(A block of data)
------------------------------
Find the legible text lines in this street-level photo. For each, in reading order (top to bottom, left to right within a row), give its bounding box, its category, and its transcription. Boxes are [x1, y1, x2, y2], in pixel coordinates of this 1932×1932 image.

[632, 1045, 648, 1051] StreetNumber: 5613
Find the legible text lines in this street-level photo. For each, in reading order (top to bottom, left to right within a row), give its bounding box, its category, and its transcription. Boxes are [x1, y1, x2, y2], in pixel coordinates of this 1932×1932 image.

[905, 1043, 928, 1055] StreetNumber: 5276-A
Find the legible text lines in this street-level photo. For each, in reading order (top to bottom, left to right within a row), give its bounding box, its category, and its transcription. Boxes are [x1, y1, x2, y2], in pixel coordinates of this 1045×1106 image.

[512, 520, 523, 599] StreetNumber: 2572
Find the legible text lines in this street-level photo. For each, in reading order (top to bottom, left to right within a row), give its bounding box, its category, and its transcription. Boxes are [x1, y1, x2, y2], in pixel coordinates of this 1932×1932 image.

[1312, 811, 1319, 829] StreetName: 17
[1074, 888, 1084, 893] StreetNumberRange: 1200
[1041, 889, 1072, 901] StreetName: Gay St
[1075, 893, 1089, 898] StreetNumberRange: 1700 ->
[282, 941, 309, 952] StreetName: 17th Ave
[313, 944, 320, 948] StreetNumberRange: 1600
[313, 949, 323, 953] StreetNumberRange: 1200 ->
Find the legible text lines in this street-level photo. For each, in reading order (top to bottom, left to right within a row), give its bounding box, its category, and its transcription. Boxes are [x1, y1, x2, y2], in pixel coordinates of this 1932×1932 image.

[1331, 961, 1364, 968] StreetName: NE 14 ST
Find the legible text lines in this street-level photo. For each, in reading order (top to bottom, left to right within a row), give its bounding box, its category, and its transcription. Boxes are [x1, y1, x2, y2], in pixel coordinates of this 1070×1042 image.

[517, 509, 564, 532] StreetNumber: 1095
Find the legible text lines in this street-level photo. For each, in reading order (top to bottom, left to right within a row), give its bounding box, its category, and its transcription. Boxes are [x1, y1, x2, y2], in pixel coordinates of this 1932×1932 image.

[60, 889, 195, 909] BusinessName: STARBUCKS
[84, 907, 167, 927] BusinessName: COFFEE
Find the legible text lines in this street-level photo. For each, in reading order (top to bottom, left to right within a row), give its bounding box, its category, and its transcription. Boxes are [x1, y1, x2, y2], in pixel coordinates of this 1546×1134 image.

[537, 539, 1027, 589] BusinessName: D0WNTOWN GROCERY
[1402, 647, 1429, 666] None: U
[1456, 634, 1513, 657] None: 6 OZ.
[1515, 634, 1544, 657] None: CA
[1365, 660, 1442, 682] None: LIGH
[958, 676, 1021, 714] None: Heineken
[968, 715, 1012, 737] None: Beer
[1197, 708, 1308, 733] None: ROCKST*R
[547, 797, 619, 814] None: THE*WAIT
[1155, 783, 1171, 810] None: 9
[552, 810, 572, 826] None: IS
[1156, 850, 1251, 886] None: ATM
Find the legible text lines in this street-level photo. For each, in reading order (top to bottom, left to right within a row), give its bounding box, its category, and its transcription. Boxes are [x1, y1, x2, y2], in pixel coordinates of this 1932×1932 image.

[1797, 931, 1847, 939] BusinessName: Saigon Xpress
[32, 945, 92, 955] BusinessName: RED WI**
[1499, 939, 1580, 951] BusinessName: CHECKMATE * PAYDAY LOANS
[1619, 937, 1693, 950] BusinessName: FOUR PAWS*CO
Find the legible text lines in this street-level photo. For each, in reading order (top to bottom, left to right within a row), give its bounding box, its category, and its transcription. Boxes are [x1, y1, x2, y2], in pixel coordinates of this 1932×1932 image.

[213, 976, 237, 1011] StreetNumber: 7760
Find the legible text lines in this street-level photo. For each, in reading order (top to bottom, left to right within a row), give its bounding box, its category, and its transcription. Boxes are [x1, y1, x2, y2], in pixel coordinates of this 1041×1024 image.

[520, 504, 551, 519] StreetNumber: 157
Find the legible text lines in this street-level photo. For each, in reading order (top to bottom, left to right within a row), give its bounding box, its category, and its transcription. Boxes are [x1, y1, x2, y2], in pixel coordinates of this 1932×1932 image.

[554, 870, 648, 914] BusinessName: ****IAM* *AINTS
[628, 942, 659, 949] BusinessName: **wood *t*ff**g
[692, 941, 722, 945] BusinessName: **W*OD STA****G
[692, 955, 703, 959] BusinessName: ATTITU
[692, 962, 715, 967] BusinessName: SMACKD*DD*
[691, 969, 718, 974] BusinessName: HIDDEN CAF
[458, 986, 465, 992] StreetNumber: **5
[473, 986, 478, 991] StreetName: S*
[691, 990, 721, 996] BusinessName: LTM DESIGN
------------------------------
Description of the task —
Rewrite every row above as a numbered list, leaving out the blank lines.

Answer to the problem —
1. Find the legible text lines in this street-level photo. For each, in reading order (top to bottom, left to right within a row), give its bounding box, its category, and its transcription. Boxes are [x1, y1, x2, y2], in pixel coordinates of this 1932×1932 image.
2. [632, 1045, 648, 1051] StreetNumber: 5613
3. Find the legible text lines in this street-level photo. For each, in reading order (top to bottom, left to right within a row), give its bounding box, its category, and its transcription. Boxes are [x1, y1, x2, y2], in pixel coordinates of this 1932×1932 image.
4. [905, 1043, 928, 1055] StreetNumber: 5276-A
5. Find the legible text lines in this street-level photo. For each, in reading order (top to bottom, left to right within a row), give its bounding box, its category, and its transcription. Boxes are [x1, y1, x2, y2], in pixel coordinates of this 1045×1106 image.
6. [512, 520, 523, 599] StreetNumber: 2572
7. Find the legible text lines in this street-level photo. For each, in reading order (top to bottom, left to right within a row), give its bounding box, its category, and its transcription. Boxes are [x1, y1, x2, y2], in pixel coordinates of this 1932×1932 image.
8. [1312, 811, 1319, 829] StreetName: 17
9. [1074, 888, 1084, 893] StreetNumberRange: 1200
10. [1041, 889, 1072, 901] StreetName: Gay St
11. [1075, 893, 1089, 898] StreetNumberRange: 1700 ->
12. [282, 941, 309, 952] StreetName: 17th Ave
13. [313, 944, 320, 948] StreetNumberRange: 1600
14. [313, 949, 323, 953] StreetNumberRange: 1200 ->
15. Find the legible text lines in this street-level photo. For each, in reading order (top to bottom, left to right within a row), give its bounding box, its category, and its transcription. Boxes are [x1, y1, x2, y2], in pixel coordinates of this 1932×1932 image.
16. [1331, 961, 1364, 968] StreetName: NE 14 ST
17. Find the legible text lines in this street-level photo. For each, in reading order (top to bottom, left to right within a row), give its bounding box, its category, and its transcription. Boxes are [x1, y1, x2, y2], in pixel coordinates of this 1070×1042 image.
18. [517, 509, 564, 532] StreetNumber: 1095
19. Find the legible text lines in this street-level photo. For each, in reading order (top to bottom, left to right within a row), give its bounding box, its category, and its transcription. Boxes are [x1, y1, x2, y2], in pixel coordinates of this 1932×1932 image.
20. [60, 889, 195, 909] BusinessName: STARBUCKS
21. [84, 907, 167, 927] BusinessName: COFFEE
22. Find the legible text lines in this street-level photo. For each, in reading order (top to bottom, left to right within a row), give its bounding box, its category, and its transcription. Boxes are [x1, y1, x2, y2], in pixel coordinates of this 1546×1134 image.
23. [537, 539, 1027, 589] BusinessName: D0WNTOWN GROCERY
24. [1402, 647, 1429, 666] None: U
25. [1456, 634, 1513, 657] None: 6 OZ.
26. [1515, 634, 1544, 657] None: CA
27. [1365, 660, 1442, 682] None: LIGH
28. [958, 676, 1021, 714] None: Heineken
29. [968, 715, 1012, 737] None: Beer
30. [1197, 708, 1308, 733] None: ROCKST*R
31. [547, 797, 619, 814] None: THE*WAIT
32. [1155, 783, 1171, 810] None: 9
33. [552, 810, 572, 826] None: IS
34. [1156, 850, 1251, 886] None: ATM
35. Find the legible text lines in this street-level photo. For each, in reading order (top to bottom, left to right within a row), give its bounding box, its category, and its transcription. Boxes are [x1, y1, x2, y2], in pixel coordinates of this 1932×1932 image.
36. [1797, 931, 1847, 939] BusinessName: Saigon Xpress
37. [32, 945, 92, 955] BusinessName: RED WI**
38. [1499, 939, 1580, 951] BusinessName: CHECKMATE * PAYDAY LOANS
39. [1619, 937, 1693, 950] BusinessName: FOUR PAWS*CO
40. Find the legible text lines in this street-level photo. For each, in reading order (top to bottom, left to right within a row), give its bounding box, its category, and its transcription. Boxes are [x1, y1, x2, y2], in pixel coordinates of this 1932×1932 image.
41. [213, 976, 237, 1011] StreetNumber: 7760
42. Find the legible text lines in this street-level photo. For each, in reading order (top to bottom, left to right within a row), give its bounding box, its category, and its transcription. Boxes are [x1, y1, x2, y2], in pixel coordinates of this 1041×1024 image.
43. [520, 504, 551, 519] StreetNumber: 157
44. Find the legible text lines in this street-level photo. For each, in reading order (top to bottom, left to right within a row), give its bounding box, its category, and its transcription. Boxes are [x1, y1, x2, y2], in pixel coordinates of this 1932×1932 image.
45. [554, 870, 648, 914] BusinessName: ****IAM* *AINTS
46. [628, 942, 659, 949] BusinessName: **wood *t*ff**g
47. [692, 941, 722, 945] BusinessName: **W*OD STA****G
48. [692, 955, 703, 959] BusinessName: ATTITU
49. [692, 962, 715, 967] BusinessName: SMACKD*DD*
50. [691, 969, 718, 974] BusinessName: HIDDEN CAF
51. [458, 986, 465, 992] StreetNumber: **5
52. [473, 986, 478, 991] StreetName: S*
53. [691, 990, 721, 996] BusinessName: LTM DESIGN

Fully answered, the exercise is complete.